I toe off my work boots, shuffling them to the side of the entryway where Evie and Hunter's one-of-a-kind bench. It's sage green with hand-painted daisies on the sides.
The low hum of air conditioning pumping through the vents answers me, but it does nothing to cool the sweat stuck to my skin.
I stalk through the house on a mission, looking for my wife and son. The kitchen and living room both turn up empty, which usually means one place: the home theatre.
It was one of the only things Bane insisted on when we built this house. He watches more movies than anyone I know. I might’ve protested at the pretentiousness of it all, but even I can admit it’s a great space. We find ourselves in there more than the living room or any other place outside of our respective bedrooms.

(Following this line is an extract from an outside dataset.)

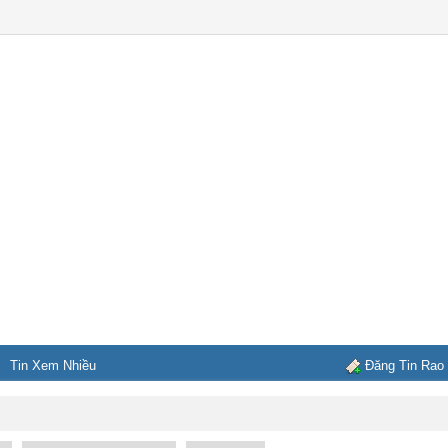
Tin Xem Nhiều
Đăng Tin Rao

The sounds of some lyrical singing comes from the open door to the theatre room. It fills the hallway and I can just make out the words to the song Hunter’s been singing nonstop for the last two weeks.
I stop inside the threshold of the door, giving myself time to take in the sight before me. To calm my racing heart with the sight of them sprawled out on the modular couch in the middle of the room. Soft snores punctuate the mellow melody of the song, and I let out a sigh of relief.
It's this unspoken agreement the three of us made a few months ago after the waffle debacle. Nova had mentioned Evie's recent snoring habits as she was plating chocolate chip Belgian waffles her and Hunter had made. But by the way she reacted, you would've sworn he told her she shits the bed every night. She glared at him and fixed her and Hunter's plates like nothing happened. Then she left the three of us in the kitchen, hungry and waffle-less. To add insult to injury, Hunter raved about those waffles for two fucking weeks.